━━━━━ Excerpt
Stones is quiet and unassuming, and personifies the one-game-at-a-time approach to top-flight football, but Rice is a very different character, always thinking ahead, obsessed with the bigger picture.

So, while the midfielder may have been immensely excited by the prospect of winning his 50th cap for England, which he earned as captain on Tuesday against Belgium, not for a second did he lose sight of what was coming next


‘Potential title-decider’

Sunday’s showdown between Arsenal and City is “a potential title-decider” in Rice’s eyes. “It’s going to be really tight,” he acknowledged ahead of the Premier League leaders’ visit to the home of the third-placed champions. “But if you want to get past that barrier of Arsenal being labelled stuff, you have to go there and win. We have to show that steeliness and character to prove we can be one of the best teams.”

Rice also has something to prove, though. Both he and Arsenal have already beaten City in the Premier League this season, thanks to Gabriel Martinelli’s late goal at the Emirates all the way back in October. However, the Etihad represents the ultimate test for both, because City aren’t just the best team in the world, they’re also in possession of the best player in the world in Rice’s preferred position.

Best of the best

While on international duty earlier this week, Rice was asked about the fact that he has been utilised as both a No.6 and a No.8 by Mikel Arteta this season. He said he enjoys the more offensive role as it allows him to get into the box and score more goals – this is already the most prolific campaign of his career – but also quipped that it’s a little disconcerting sometimes to find himself as Arsenal’s furthest man forward. Rice, remember, started out as a centre-back before being converted into a defensive midfielder, so the more advanced role understandably still feels a little new to him.
━━━━━━━━━━
━━━━━ Given information
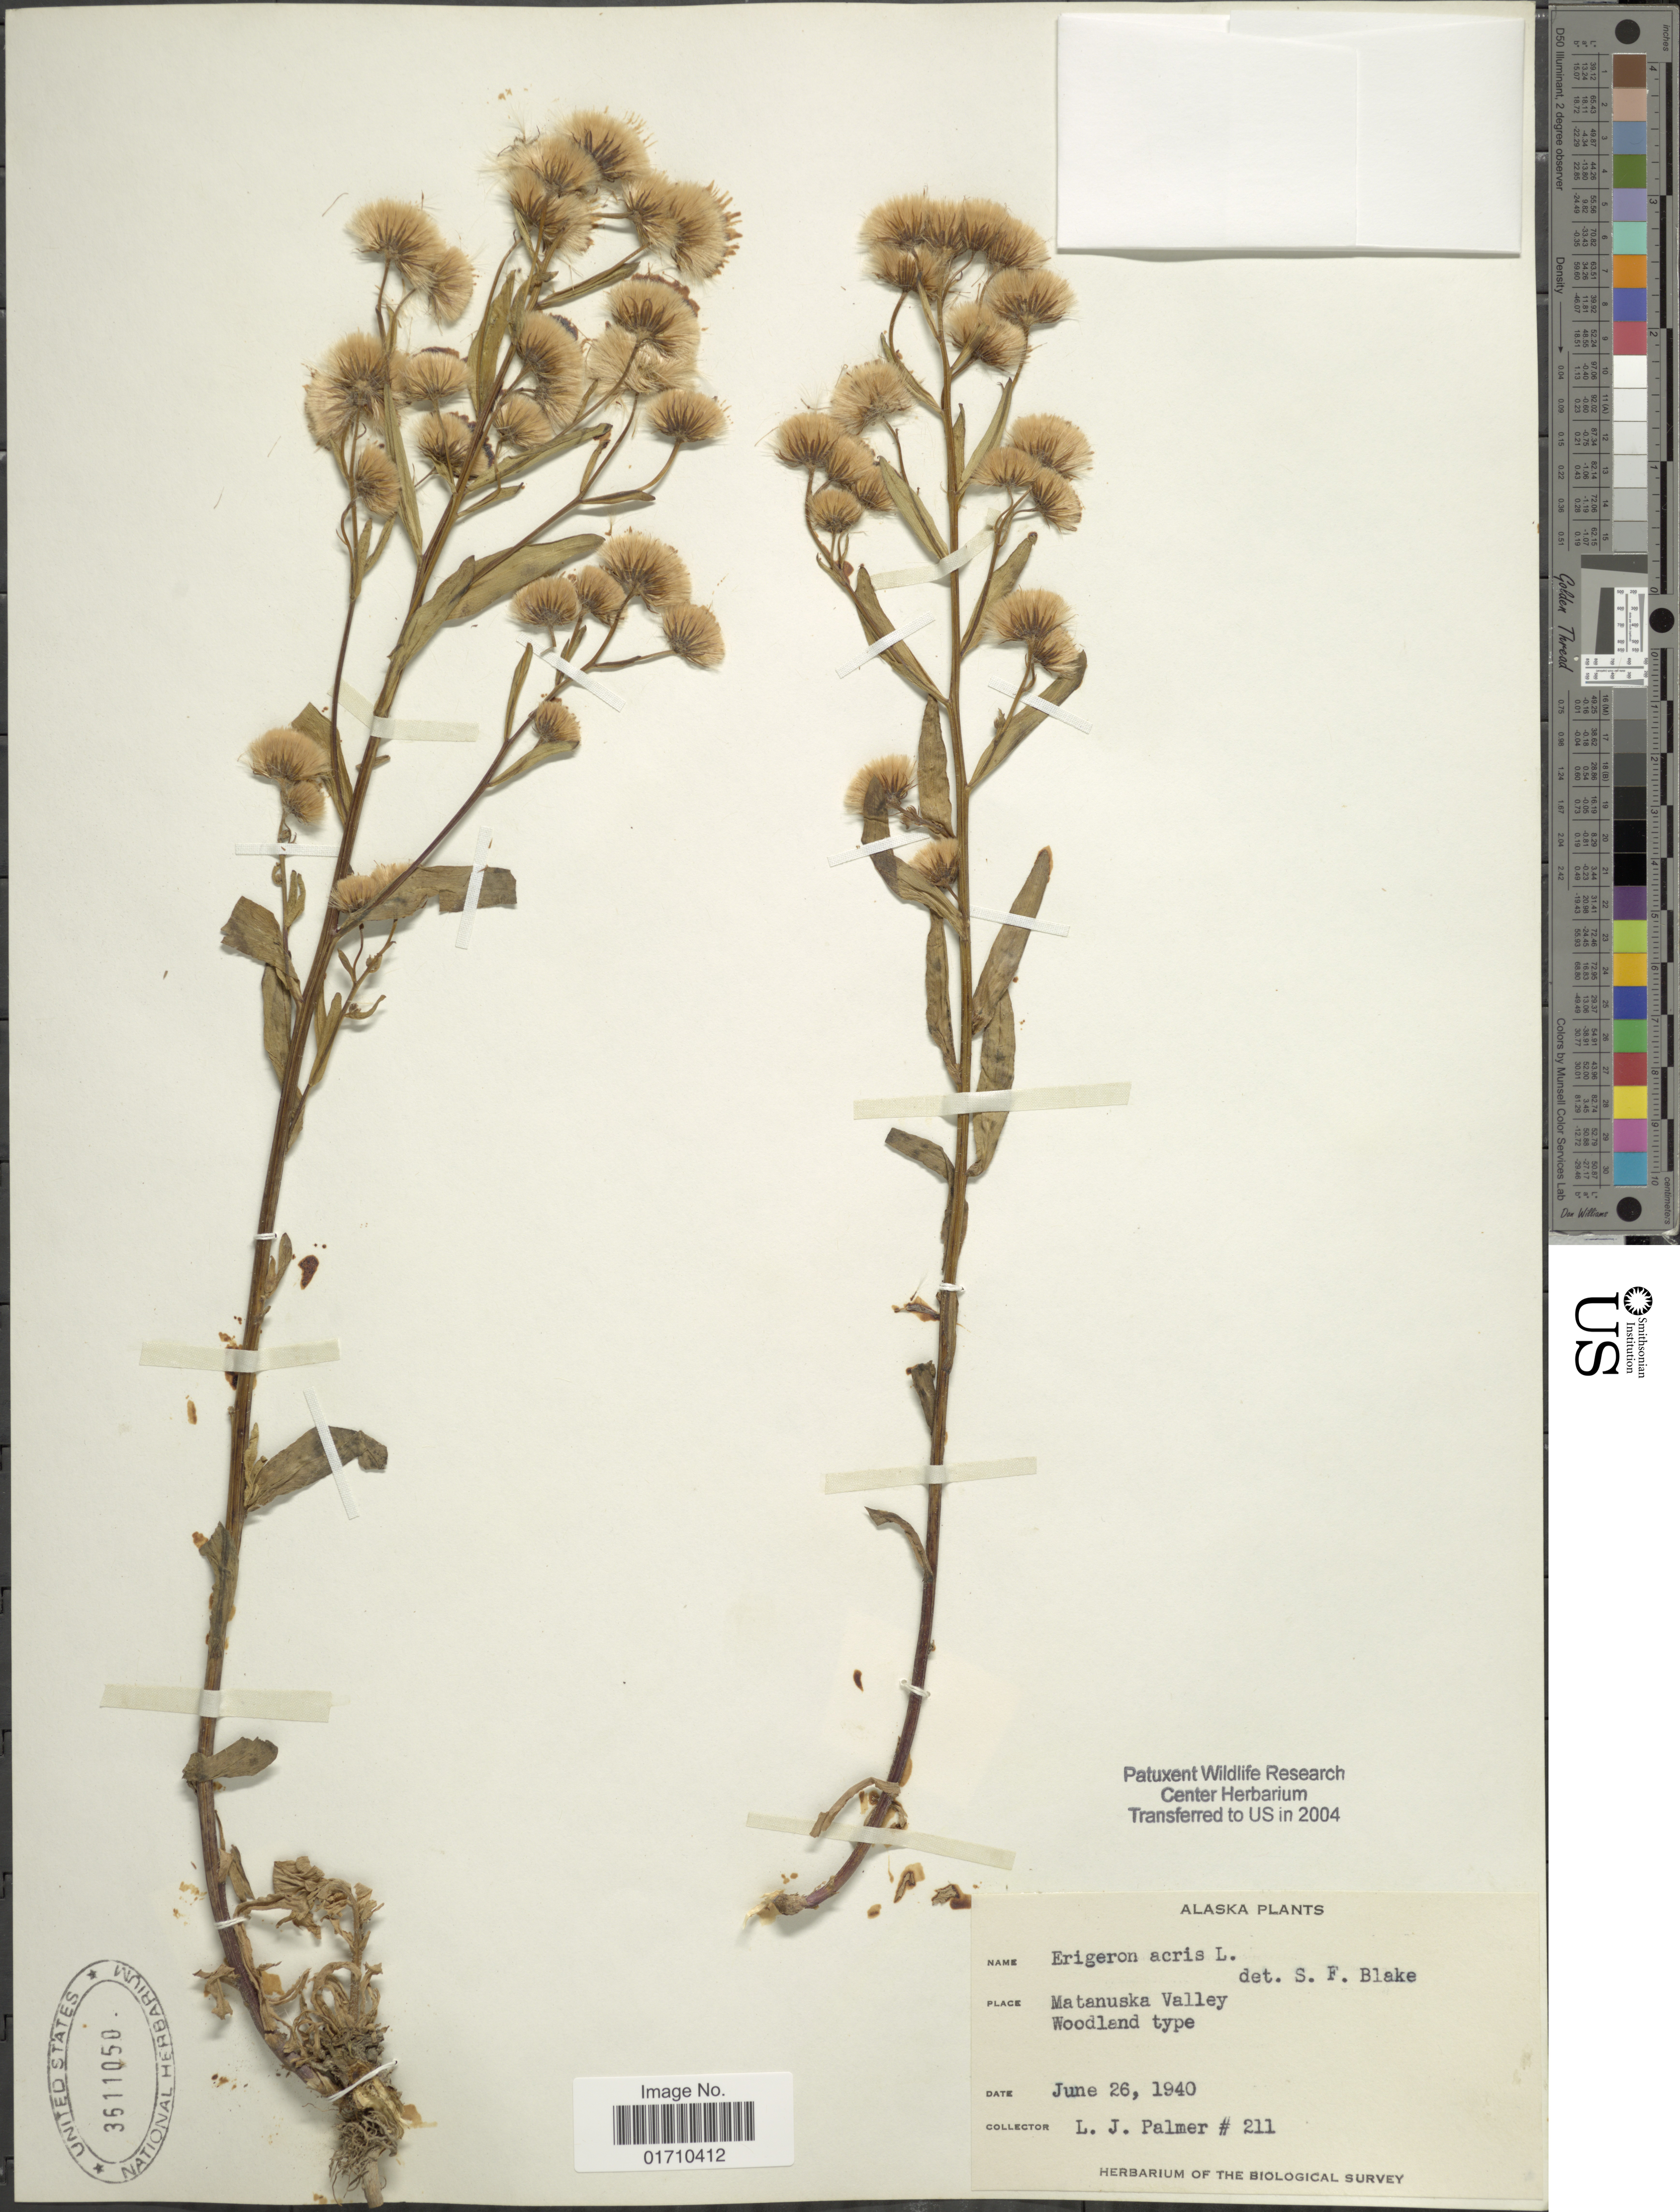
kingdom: Plantae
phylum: Tracheophyta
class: Magnoliopsida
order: Asterales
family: Asteraceae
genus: Erigeron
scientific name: Erigeron acris var. asteroides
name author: (Andrz.) DC.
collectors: L. J. Palmer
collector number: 211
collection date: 1940-06-26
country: United States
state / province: Alaska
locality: Matanuska Valley, Woodland type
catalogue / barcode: US 3611050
━━━━━━━━━━
▶ Work to do:
1/ In the football article, what does Rice call Sunday's match between Arsenal and City?
2/ Transcribe the football article, from "Best of the" down to "new to him.".
3/ Pick up the football article where it stops and continue it.

▶ The answers:
1/ He calls it "a potential title-decider."

2/
Best of the best

While on international duty earlier this week, Rice was asked about the fact that he has been utilised as both a No.6 and a No.8 by Mikel Arteta this season. He said he enjoys the more offensive role as it allows him to get into the box and score more goals – this is already the most prolific campaign of his career – but also quipped that it’s a little disconcerting sometimes to find himself as Arsenal’s furthest man forward. Rice, remember, started out as a centre-back before being converted into a defensive midfielder, so the more advanced role understandably still feels a little new to him.

3/
Indeed, he still feels his “strongest position” is No.6. “That’s where I’ve built my career,” he explained, “that’s where I feel really confident.” And yet Rice still feels as if he has ample room for improvement.

“You look at the best sixes in the world and Rodri at Manchester City is arguably the best,” he told reporters on Monday. “You look at how he plays, how he’s always central, how he always connects the space between the backline and the forwards. You’re always trying to learn and be that main player.”

‘Only want to play for Arsenal’

Of course, Rice could have learned first-hand from Rodri how to be that “main player”. Manchester City were willing to pay as much as £90 million ($114m) for his services last summer, but eventually pulled out of the running after a determined/desperate Arsenal went even higher.

Rice could have pushed for a move to the Etihad, where he would have been guaranteed to win trophies. But Arteta says that the very first time he sat down with the England international, he told him “I only want to play for Arsenal and I only want to play for you.”

Rice obviously has previous when it comes to changes of heart and dramatic U-turns, but in this instance, he “maintained his word”, as Arteta put it.

It shouldn’t have come as that much of a surprise, though. Rice defended his decision to turn his back on Ireland after three appearances at senior level because he felt that changing allegiances to England was “best for my future”. He quite clearly applied the same thought process to choosing between City and Arsenal.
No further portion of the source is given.